There are other words in Hebrew for praise, which mean thankfulness or a thank offering. Overall, the idea of praise is to let something be known, to acknowledge, extol, boast, praise, and give thanks for someone. In regards to God it is a praise of His character, attributes, works He has done, etc. The Greek words for praise use a similar meaning.
The word "worship" comes from the Hebrew word shachah, which means to bow down before or to someone or something, such as idols, to prostrate yourself willingly or unwillingly. The Bible translators try to indicate the difference between a literal bowing down and worship. "He said, "Take now your son, your only son, whom you love, Isaac, and go to the land of Moriah, and offer him there as a burnt offering on one of the mountains of which I will tell you."… Abraham said to his young men, "Stay here with the donkey, and I and the lad will go over there; and we will worship and return to you"" (Genesis 22:2,5). Abraham went to Moriah to worship God; yet, if you read the story he never bows down. The act of worship is the sacrifice he was to do. The non-worship use of the word is when someone bows down to show respect. In this sense, he humbles himself. "So Abraham rose and bowed to the people of the land, the sons of Heth" (Genesis 23:7).
We can see the same word holding both meanings in one statement. "In this matter may the LORD pardon your servant: when my master goes into the house of Rimmon to worship (shachah) there, and he leans on my hand and I bow (shachah) myself in the house of Rimmon, when I bow (shachah) myself in the house of Rimmon, the LORD pardon your servant in this matter" (II Kings 5:18).
In the New Testament "worship" has a similar overall meaning: to bow down, worship, pay homage (welcome someone with respect), reverence, to humble.
Praise: letting something be known, to acknowledge, extol, boast, praise, and give thanks to or for God regarding His character, attributes, or works He has done or will do.
Worship: to fall down, prostrate, humble, or do an act of worship or all at the same time.
When we say "let's praise the Lord," it is an act of worshiping God. However, there are other acts that are also a part of worshiping God. Praise is just one way to worship God.
Even though I can give praise to someone for a good deed he has done, I am not worshiping him as I would God. Men can be praised, but they are not to be worshiped.
I can bow in humility before a king, but I am not worshiping him as a god. You could offer up a sacrifice to God as an act of worship under the Old Testament, but you were not to sacrifice to other gods.

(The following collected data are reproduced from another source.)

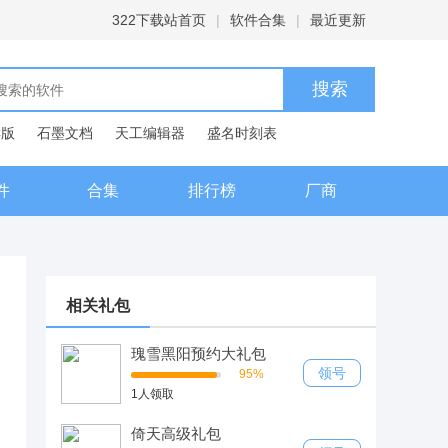
322下载站首页
|
软件合集
|
最近更新
C版
石墨文档
天工编辑器
盛名时刻表
典
件
合集
排行榜
厂商
相关礼包
瑰雪黑阳预约大礼包
领号
95%
1人领取
倚天高级礼包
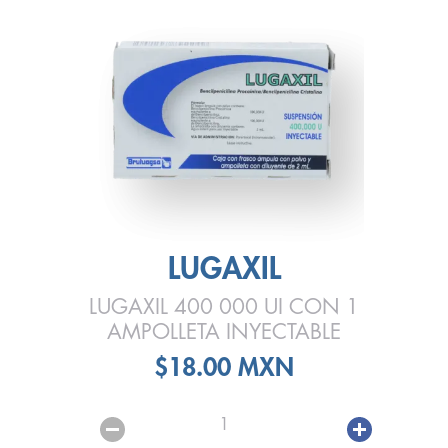
LUGAXIL
LUGAXIL 400 000 UI CON 1
AMPOLLETA INYECTABLE
$18.00 MXN
1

You can see this when Jesus was tempted by Satan. "Again, the devil took Him to a very high mountain and showed Him all the kingdoms of the world and their glory; and he said to Him, "All these things I will give You, if You fall down and worship me." Then Jesus said to him, "Go, Satan! For it is written, 'You shall worship the Lord your God, and serve him only'" (Matthews 4:8-10). The difference is also seen between John and an angel. "I, John, am the one who heard and saw these things. And when I heard and saw, I fell down to worship at the feet of the angel who showed me these things. But he said to me, "Do not do that. I am a fellow servant of yours and of your brethren the prophets and of those who heed the words of this book. Worship God" (Revelation 22:8-9).
Thank you for the teaching. I have learned priceless information here. I will be grateful to receive more teachings from you.